Enthralled high schoolers sport graphic T-shirts from clothing lines fronted by popular fighters at school, as well as to the gym.

But when Mike, 40, entered his first cage fight at the well-ripened age of 32, it wasn’t exactly glam.

“When I first started, we’d go to bars, barns, rodeo rings, fairgrounds,” he says. “I think one fight was in a parking lot.”

A self-described scrappy kid who could find trouble even when he wasn’t looking for it, Bowersock came to mixed martial arts after beginning karate when he was 5 years old.

He wanted to wrestle in high school, he says, but the Christian high school he attended in Ohio didn’t have a wrestling program. So he started taking jujitsu lessons instead.

Jujitsu, which started in Japan as a way to disable an armed opponent, is like wrestling in that it employs holds, throws, pins and limb locks. But unlike traditional wrestling, opponents in jujitsu may continue to fight while lying on their back. Mike received a black belt in karate from Don Madden in Chillicothe, Ohio, and in jujitsu from George Annarino in Newark, Ohio. He started teaching marital arts in 1996, he says.

He got involved in mixed martial arts and cage fighting around 2001, after he met Wes Simms, fresh from competing on TV’s “Ultimate Fighter” series, which was among the first shows to showcase cage fighting to the public.
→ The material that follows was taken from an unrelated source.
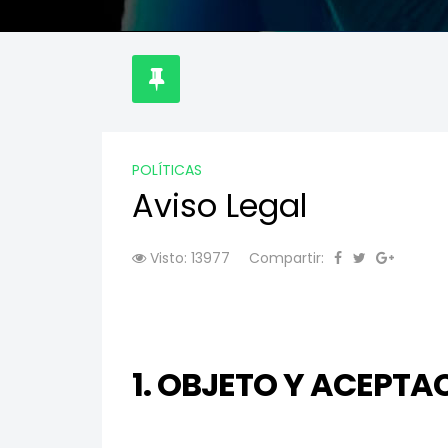
POLÍTICAS
Aviso Legal
Visto: 13977
Compartir:
1. OBJETO Y ACEPTA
Mike started training with Simms at his gym in Columbus, Ohio, where he also trained with Mark Coleman, another well-known early cage fighter whom fans revere for bringing superior wrestling to cage fighting.

He competed at 135 pounds in the cage, even taking three so-called No-Holds-Barred fights. The fights are also known as bare-knuckles fights because competitors don’t wear gloves.

“Even my friends fighting then thought that was crazy,” he confesses.

Meanwhile, Kristi, a petite, blue-eyed blonde who calls herself “the cheerleader type,” turned to martial arts after domestic abuse put her in a physically vulnerable position she never wanted to be in again.

“My instinct told me I was good (at kickboxing), and they (her teachers) thought I’d do well, so they started me competing when I was a yellow belt,” the second level of proficiency, she says.

“It was hard. I was the only girl, and that made it hard – guys swinging at me, taking me on all the time,” she says.

When Mike and a friend asked her whether she would consider a cage fight, she declined, wanting to defend a kickboxing title instead. But she agreed to go watch one.

“As a stand-up fighter, I had no take-downs, no grappling – just kicking and punching was all I could do. When I saw the combination of weapons, that hooked me,” she says.

Kristi says her cage-fighting career was short – she won one fight but gave up the sport at the urging of her family after her nose was crushed in an unrelated accident.

But she has coached her son and two daughters in martial arts, and has about 30 fighters on her roster, including several women. She manages Cody Shipp, New Haven High School assistant wrestling coach, who has a 12-5 professional record at 155 pounds and teaches wrestling at the gym, and Brandon Inskeep of Fort Wayne, a 3-1 professional at 135 pounds.

Kristi, who says she strives to avoid injury to her fighters but has seen it nonetheless, says cage fighting is not for everybody.

“It’s in your soul,” she says. “There’s so much tactics involved. There are so many ways to win.

“You have to be (physically) trained, but you have to also look at it as a full battle plan. You have to be like the general in command of everything about yourself – mental, physical and emotional.

“When that cage door closes (you) have to take on the fight no matter where it takes you. You have to overcome and constantly adapt. There’s no other game out there like that.”

And there’s no other feeling like fighting in the cage, says Mike, who adds that he “sometimes” misses it. His day-to-day calm demeanor scarcely suggests belligerence, and novice students say they like him because he doesn’t yell at them.

“It’s an adrenaline rush,” he says of cage fighting.

“It’s a chance to do something you’ve wanted to do but thought you couldn’t. … It’s a chance to prove something to yourself.”